__ATIVIDADES__.
1. No texto sobre versões de canções, em que ano editou Patsy Gallant a sua versão de “Mon Pays”?
2. Prolongue o texto sobre versões de canções a partir do ponto em que termina.

__EXCERTO DO TEXTO__.
Parece-me pacífico afirmar que as canções, como todas as obras de arte, têm sempre uma existência independente do que delas quis quem as criou. O mais que os seus autores podem é estabelecer algumas restrições a essa vida própria que as canções ganham. Um músico e/ou um letrista podem, por exemplo, proibir as suas músicas ou as canções de serem usadas numa campanha política ou publicitária. E acho muito bem. Mas ninguém pode proibir, também por exemplo, que a sua música seja utilizada como música de fundo em lugares públicos, por muito que ache que essa utilização constitua uma violação fundamental do seu projeto artístico. Quer dizer, não sei se tem a capacidade legal de o proibir, mas é uma proibição sem possibilidade de controlo e, por isso, sem possibilidade de penalidade, pelo que não chega a ser proibição nenhuma.
Pode também discutir-se, claro está, se um autor deve poder condicionar a forma como as suas obras hão de chegar a quem as recebe; ou se as adaptações da sua obra, de formas que ele não pode prever, não constituem um natural enriquecimento da sua obra. Etc. O facto é que a legislação em vigor nos vários países e a Convenção de Berna para a Protecção das Obras Literárias e Artísticas, com as suas posteriores adendas e especificações, prevê que carecem de autorização todas as reproduções, traduções e adaptações de uma obra, pelo que temos de concluir que todas as versões gravadas de uma canção são autorizadas, se não pelos autores, pelo menos pelos detentores dos direitos[1]. E uma pessoa não sabe, portanto, em certos casos, a quem se refere ao certo quando exclama «Oh, Deus meu, mas eles autorizaram mesmo estas versões?» É que há casos em que uma pessoa sente que alguém deixou ir longe demais o natural direito que uma obra tem a vida própria e se pergunta até que ponto é que as obras adaptadas são ainda versões das originais… E eu, por muito que não defenda um indefinível respeito de uma também indefinível essência de uma canção, tenho algumas vezes aversão a certas versões. Duas das minhas maiores aversões:
1
Patsy Gallant editou em 1975 uma versão já de si bastante inadmissível de “Mon Pays”, de Gilles Vigneault. Gilles Vigneault é um dos maiores cantautores quebequenses e “Mon Pays” é uma das canções históricas da identidade do Quebeque, uma canção que muitas vezes se refere como o hino informal da província.

__SECÇÃO DE DADOS__.
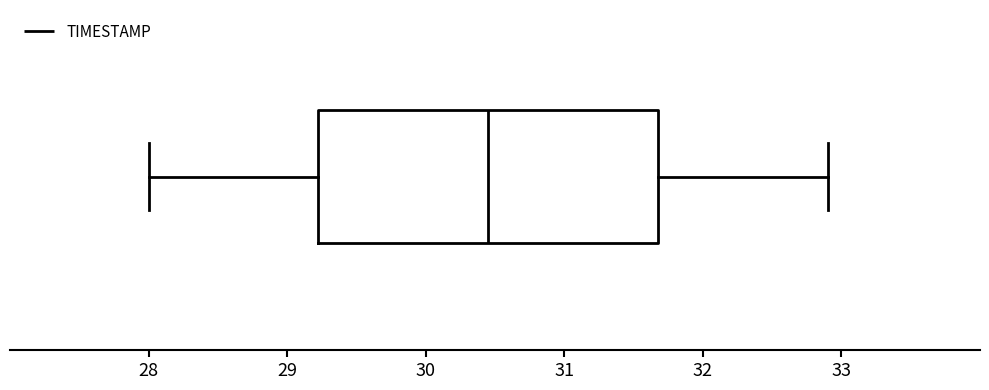

Transcribe this box plot: give where the median line is, the range the box spans, and where the two whiskers end, as read against the x-axis. The values are not printed on the chart, so give them approximately, as read against the axis.

median 30.5, box 29.2 to 31.7, whiskers 28.0 to 32.9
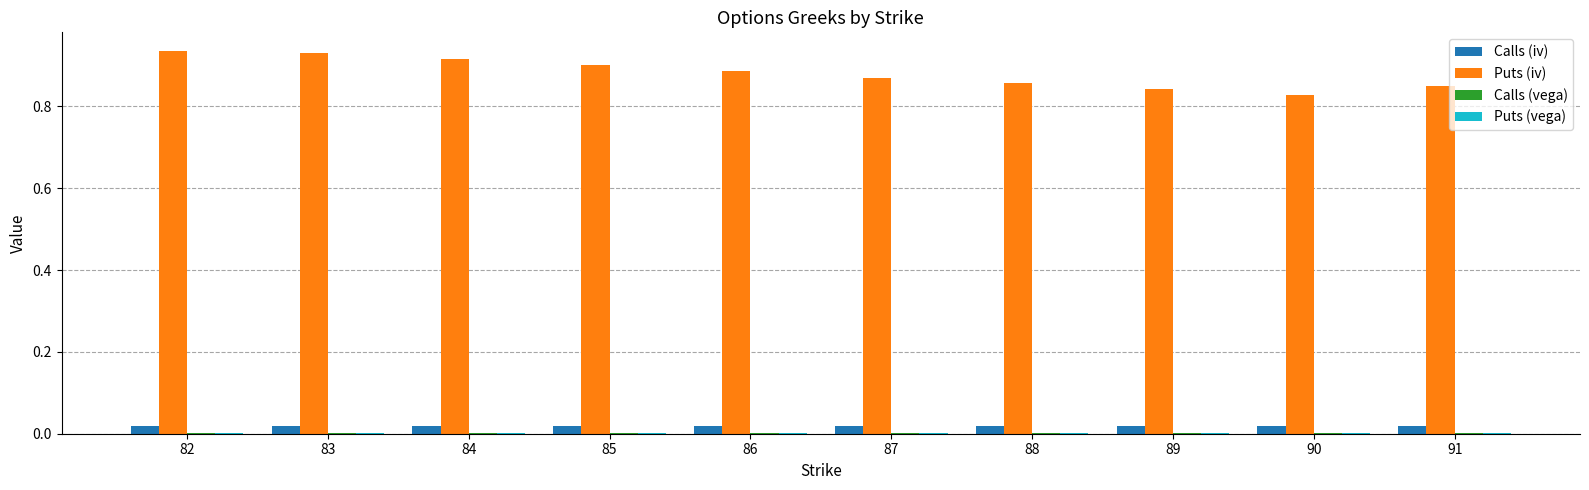

True or false: Calls (iv) has a value of 0.0 at 89.

True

__RESULTADOS ESPERADOS__.
1. Em 1975.

2.
Gilles Vigneault: “Mon Pays”, 1966
Mon pays ce n’est pas un pays, c’est l’hiver
Mon jardin ce n’est pas un jardin, c’est la plaine
Mon chemin ce n’est pas un chemin, c’est la neige
Mon pays ce n’est pas un pays, c’est l’hiver
Dans la blanche cérémonie
Où la neige au vent se marie
Dans ce pays de poudrerie
Mon père a fait bâtir maison
Et je m’en vais être fidèle
À sa manière, à son modèle
La chambre d’amis sera telle
Qu’on viendra des autres saisons
Pour se bâtir à côté d’elle
[...]
De mon grand pays solitaire
Je crie avant que de me taire
À tous les hommes de la terre
Ma maison c’est votre maison
Entre mes quatre murs de glace
Je mets mon temps et mon espace
À préparer le feu, la place
Pour les humains de l’horizon
Et les humains sont de ma race
[...]
Mon pays ce n’est pas un pays, c’est l’envers
D’un pays qui n’était ni pays ni patrie
Ma chanson ce n’est pas une chanson, c’est ma vie
C’est pour toi que je veux posséder mes hivers
Independentemente da opinião que se tenha sobre Vigneault, “Mon Pays” e a identidade quebequense, esta versão disco é uma ofensa, senão ao Québec, pelo menos ao bom gosto. Pode agora discutir-se se a versão em língua inglesa que Gallant lançou em 1977, cuja letra não tem nenhuma relação com a letra original, é ainda de mais mau gosto ou não. A versão de Gallant tornou-se um hit internacional, mas não é de estranhar que, segundo li, tenha sido silenciada nas rádios do Québec.
2
Outro caso é “Seasons in the sun”, a versão inglesa de Rod McKuen de “Le Moribond”, de Jacques Brel.
Jacques Brel: “Le Moribond”, 1961
Se a versão de McKuen e as várias interpretações que dela há são de qualidade muito variável[2], a versão que Terry Jacks lançou em 1973 e se tornou um êxito em todo o mundo é outro bom exemplo do que não se deveria poder fazer a uma canção.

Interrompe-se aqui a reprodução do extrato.